The Brunner glands, which empty into the intestinal glands, secrete an alkaline fluid composed of mucin, which exerts a physiologic anti-acid function by coating the duodenal epithelium, therefore protecting it from the acid chyme of the stomach. Furthermore, in response to the presence of acid in the duodenum, these glands secrete pepsinogen and urogastrone, which inhibit gastric acid secretion.

==Clinical significance==
Hyperplasia of Brunner glands with a lesion greater than 1 cm was initially described as a Brunner gland adenoma. Several features of these lesions favor their designation as hamartomas, including the lack of encapsulation; the mixture of acini, smooth muscles, adipose tissue, Paneth cells, and mucosal glands; and the lack of any cell atypia. These hamartomas are rare, with approximately 150 cases described in the literature. It is estimated that they represent approximately 5–10% of benign duodenal tumors. They are variable in size, typically 1–3 cm, with only a few reported cases of lesions larger than 5 cm.

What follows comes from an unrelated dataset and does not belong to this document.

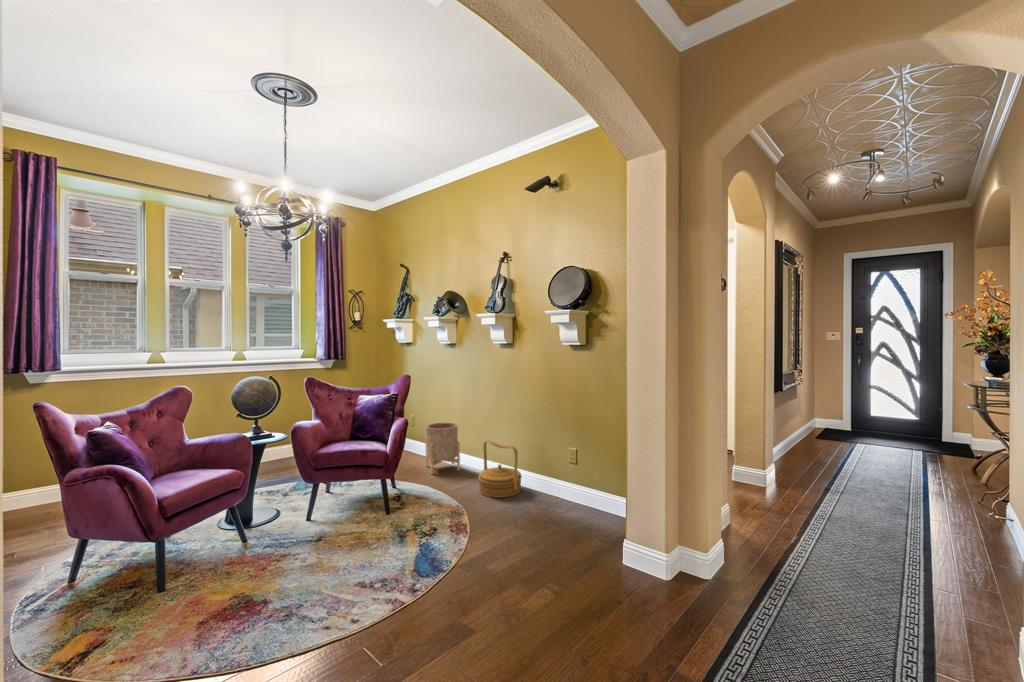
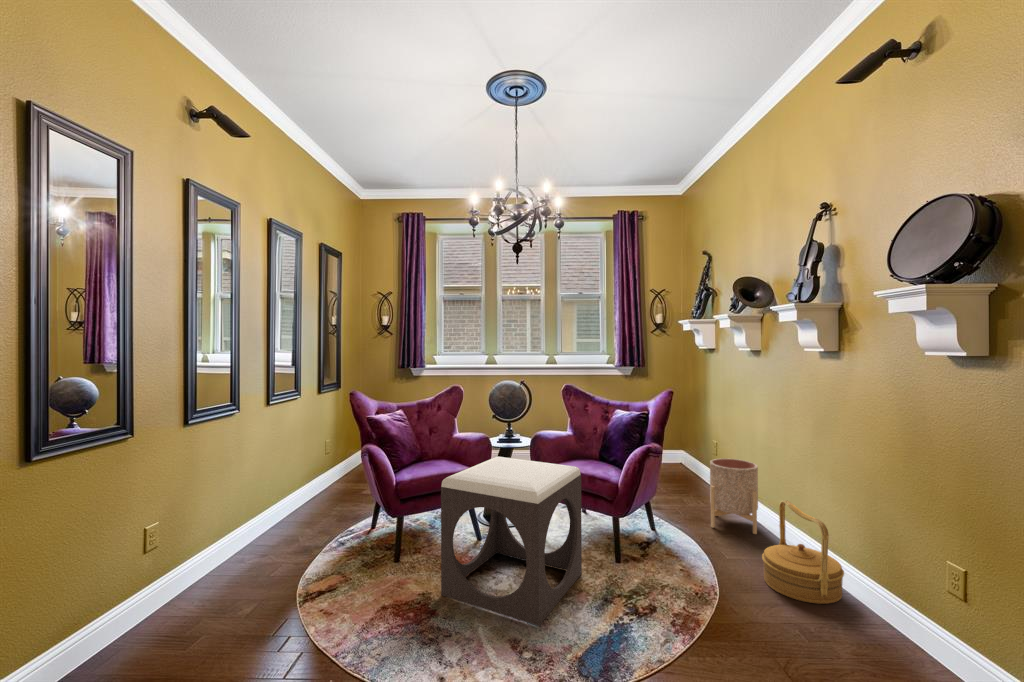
footstool: none [259,444,369,585] -> present [441,456,582,626]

Most patients with Brunner gland hamartomas are asymptomatic or have nonspecific complaints such as nausea, bloating, or vague abdominal pain.

Most reports in the literature describe local surgical resection of Brunner gland hamartoma via duodenotomy. Increasingly, successful endoscopic resection has been reported and is primarily used for pedunculated Brunner gland hamartomas. The endoscopic approach in selective cases appears to be safe, less invasive, and less costly.